- **INSTRUCTION**: Output the rows below exactly as they appear, beginning at the line that contains "Rendered at 2134 by 1600 pixels." and stopping after the line that contains "title Damenproblem [82, 49, 1571, 257]".

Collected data
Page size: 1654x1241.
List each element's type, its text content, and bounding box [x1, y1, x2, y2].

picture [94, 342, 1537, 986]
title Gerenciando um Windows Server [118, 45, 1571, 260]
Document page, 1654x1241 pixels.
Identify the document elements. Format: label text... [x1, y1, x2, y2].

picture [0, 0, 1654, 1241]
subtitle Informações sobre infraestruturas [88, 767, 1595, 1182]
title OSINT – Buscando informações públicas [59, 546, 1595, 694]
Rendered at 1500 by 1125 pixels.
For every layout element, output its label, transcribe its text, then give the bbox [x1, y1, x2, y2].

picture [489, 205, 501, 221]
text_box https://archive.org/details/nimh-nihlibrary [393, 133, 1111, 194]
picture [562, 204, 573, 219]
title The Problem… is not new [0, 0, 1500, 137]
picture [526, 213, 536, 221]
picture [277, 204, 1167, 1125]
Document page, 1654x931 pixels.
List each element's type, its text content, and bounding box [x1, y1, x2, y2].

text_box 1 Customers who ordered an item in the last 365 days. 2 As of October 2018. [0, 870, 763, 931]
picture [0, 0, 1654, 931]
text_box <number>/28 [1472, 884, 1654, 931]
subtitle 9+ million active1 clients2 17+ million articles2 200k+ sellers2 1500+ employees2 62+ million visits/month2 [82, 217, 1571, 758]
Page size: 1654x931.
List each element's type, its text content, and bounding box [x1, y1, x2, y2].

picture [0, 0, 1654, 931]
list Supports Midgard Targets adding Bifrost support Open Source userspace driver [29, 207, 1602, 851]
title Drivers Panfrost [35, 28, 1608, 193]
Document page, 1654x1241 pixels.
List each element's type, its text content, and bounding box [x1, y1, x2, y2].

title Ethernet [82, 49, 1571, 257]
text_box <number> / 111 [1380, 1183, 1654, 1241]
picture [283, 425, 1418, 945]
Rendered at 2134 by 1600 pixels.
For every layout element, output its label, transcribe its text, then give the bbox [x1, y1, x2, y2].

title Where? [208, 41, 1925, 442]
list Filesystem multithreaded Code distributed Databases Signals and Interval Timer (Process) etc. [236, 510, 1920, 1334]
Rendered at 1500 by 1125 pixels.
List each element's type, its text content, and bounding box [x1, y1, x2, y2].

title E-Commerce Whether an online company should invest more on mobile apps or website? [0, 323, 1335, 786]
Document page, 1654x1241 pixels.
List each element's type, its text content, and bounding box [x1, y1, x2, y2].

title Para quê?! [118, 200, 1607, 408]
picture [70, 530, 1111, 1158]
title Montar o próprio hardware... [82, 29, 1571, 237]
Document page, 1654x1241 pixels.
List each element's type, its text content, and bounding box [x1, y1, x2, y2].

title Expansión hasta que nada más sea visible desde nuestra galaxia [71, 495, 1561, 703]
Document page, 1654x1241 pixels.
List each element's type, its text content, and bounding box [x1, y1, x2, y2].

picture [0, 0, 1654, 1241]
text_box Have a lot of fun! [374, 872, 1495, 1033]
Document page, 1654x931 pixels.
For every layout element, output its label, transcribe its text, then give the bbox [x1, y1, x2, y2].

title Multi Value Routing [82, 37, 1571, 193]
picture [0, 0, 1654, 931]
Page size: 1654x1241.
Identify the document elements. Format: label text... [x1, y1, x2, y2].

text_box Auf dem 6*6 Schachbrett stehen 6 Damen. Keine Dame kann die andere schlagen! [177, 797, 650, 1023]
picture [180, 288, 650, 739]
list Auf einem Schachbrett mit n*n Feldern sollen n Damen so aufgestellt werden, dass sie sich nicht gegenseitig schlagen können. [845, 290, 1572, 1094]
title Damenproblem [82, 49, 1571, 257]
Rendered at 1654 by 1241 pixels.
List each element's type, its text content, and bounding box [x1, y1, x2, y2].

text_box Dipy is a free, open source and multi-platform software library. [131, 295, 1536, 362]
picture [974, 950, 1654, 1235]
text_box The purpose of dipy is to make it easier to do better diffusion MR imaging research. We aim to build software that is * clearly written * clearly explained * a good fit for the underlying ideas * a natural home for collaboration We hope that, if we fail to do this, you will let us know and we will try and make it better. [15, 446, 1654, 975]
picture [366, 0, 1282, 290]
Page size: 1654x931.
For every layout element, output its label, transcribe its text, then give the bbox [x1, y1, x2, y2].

- **TASK ANSWER**:
Rendered at 2134 by 1600 pixels.
For every layout element, output its label, transcribe its text, then give the bbox [x1, y1, x2, y2].

title Where? [208, 41, 1925, 442]
list Filesystem multithreaded Code distributed Databases Signals and Interval Timer (Process) etc. [236, 510, 1920, 1334]
Rendered at 1500 by 1125 pixels.
List each element's type, its text content, and bounding box [x1, y1, x2, y2].

title E-Commerce Whether an online company should invest more on mobile apps or website? [0, 323, 1335, 786]
Document page, 1654x1241 pixels.
List each element's type, its text content, and bounding box [x1, y1, x2, y2].

title Para quê?! [118, 200, 1607, 408]
picture [70, 530, 1111, 1158]
title Montar o próprio hardware... [82, 29, 1571, 237]
Document page, 1654x1241 pixels.
List each element's type, its text content, and bounding box [x1, y1, x2, y2].

title Expansión hasta que nada más sea visible desde nuestra galaxia [71, 495, 1561, 703]
Document page, 1654x1241 pixels.
List each element's type, its text content, and bounding box [x1, y1, x2, y2].

picture [0, 0, 1654, 1241]
text_box Have a lot of fun! [374, 872, 1495, 1033]
Document page, 1654x931 pixels.
For every layout element, output its label, transcribe its text, then give the bbox [x1, y1, x2, y2].

title Multi Value Routing [82, 37, 1571, 193]
picture [0, 0, 1654, 931]
Page size: 1654x1241.
Identify the document elements. Format: label text... [x1, y1, x2, y2].

text_box Auf dem 6*6 Schachbrett stehen 6 Damen. Keine Dame kann die andere schlagen! [177, 797, 650, 1023]
picture [180, 288, 650, 739]
list Auf einem Schachbrett mit n*n Feldern sollen n Damen so aufgestellt werden, dass sie sich nicht gegenseitig schlagen können. [845, 290, 1572, 1094]
title Damenproblem [82, 49, 1571, 257]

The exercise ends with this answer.